Henry abrió una puerta. Jenssen se colocó junto a él e iluminó el interior del cuarto. El suelo estaba intacto. La cama infantil estaba debajo de una ventana cubierta con tablones. Las sábanas estaban remetidas y negras, cubiertas de excrementos de ratón.

—Mi padre subió a buscarme, pero yo me escondí.

—¿Dónde?

—Debajo de la cama.

—¿Por qué?

—Porque mi padre estaba furioso y decepcionado conmigo. Me sacó a rastras de debajo de la cama y me preguntó si sabía que yo era un hijo de puta.

—¿Un hijo de puta?

—Sí, un hijo de puta.

—¿Y qué respondió usted?

Henry se rio.

—Como ya le he dicho, yo tenía solo nueve años. A esa edad uno no sabe qué es eso. Recuerdo que pensé que debía de ser algo malo. Mi padre me lo contó: «Henry —dijo en voz baja y amable—, eres un hijo de puta porque eres el hijo de una puta. No eres mi hijo». Me pareció una obviedad.
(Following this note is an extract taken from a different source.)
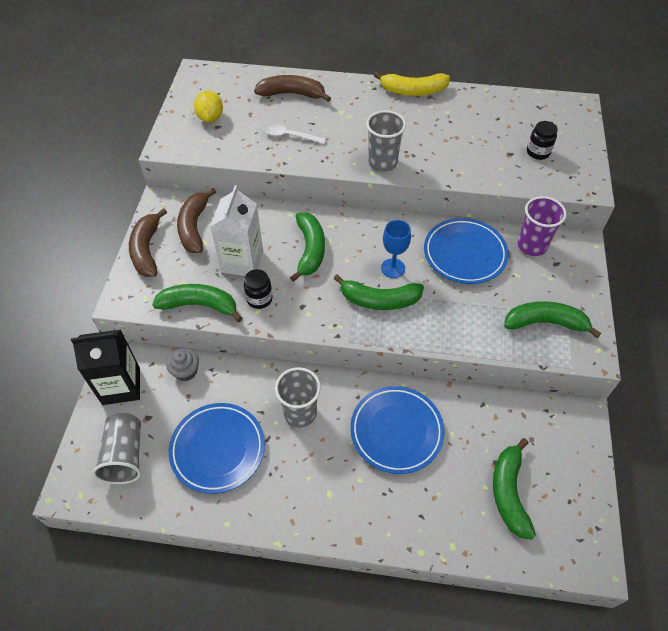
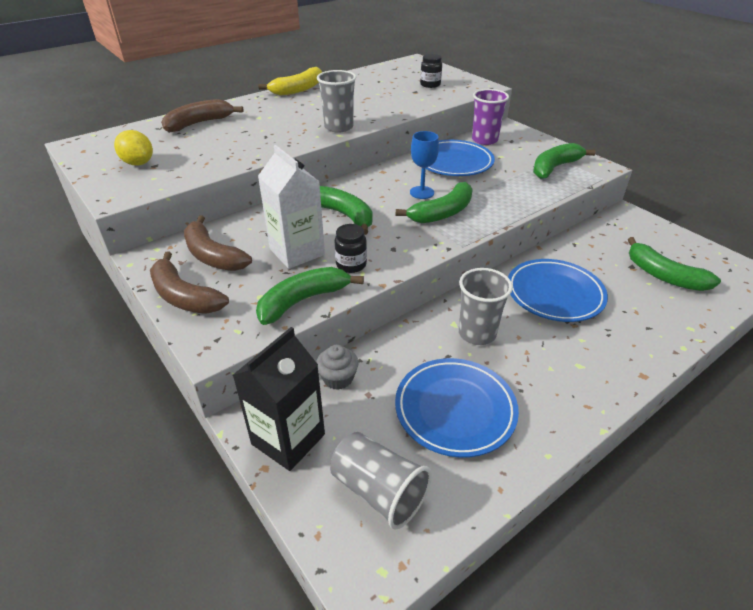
camera: 45 degrees left, 15 degrees down
white spoon [264,124,326,144] -> none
Jenssen se rascó detrás de la oreja.

—¿Y hoy sigue pensando lo mismo?

—Por supuesto que no. Hoy entiendo que mi padre estaba cabreado conmigo porque acababa de descubrir que yo no era su hijo, y eso le había resultado muy doloroso. Pero en aquel momento yo aún no lo sabía.

—Y, aun así, se refiere a él como su padre.

—No tengo otro.

—¿Por qué vino a su habitación esa noche?
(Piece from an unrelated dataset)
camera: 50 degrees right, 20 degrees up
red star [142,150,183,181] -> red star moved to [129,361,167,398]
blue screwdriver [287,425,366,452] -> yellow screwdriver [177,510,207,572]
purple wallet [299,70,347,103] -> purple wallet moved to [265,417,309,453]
—A buscarme. Me arrastró hasta la escalera. Yo me agarré a la barandilla, él tiró de mí con todas sus fuerzas y la tela del pijama se desgarró. Estaba mojada, porque me había meado en la cama. Mi padre perdió el equilibrio y cayó por la escalera. Para siempre.

—¿Y qué hizo usted?

Henry soltó una carcajada.

—Volví a la cama. ¿Quiere ver el sótano?

Mientras atravesaban de nuevo el jardín, hacia la calle, Jenssen se detuvo y colocó un pie encima de uno de los montículos.

—¿Qué es esto?

Henry se sacudió el polvo y las flores de bardana de la manga.

—Agujeros. Cavé por todas partes, buscando a mi madre. Pero nunca la encontré.

Llegaron al aparcamiento del cementerio justo después de que oscureciera. Pasaron un rato sentados el uno junto al otro, en silencio, hasta que al final Jenssen abrió la puerta.

—Señor Hayden, ¿sabe dónde está Betty Hansen?

—Si lo supiera, no estaría aquí.

—¿Y dónde estaría?

—En casa, con mi mujer.

* * *

Henry Hayden desapareció sin dejar rastro antes de que se publicara la novela. Contrariamente a lo previsto, el libro no fue un superventas. Los críticos dijeron que el final era extraño y turbador. Un año después de la desaparición, Obradin Basarić recibió una postal de un desconocido. Escrita con tinta marrón y caligrafía elegante, ponía:

«Mejor estar siempre solo que nunca».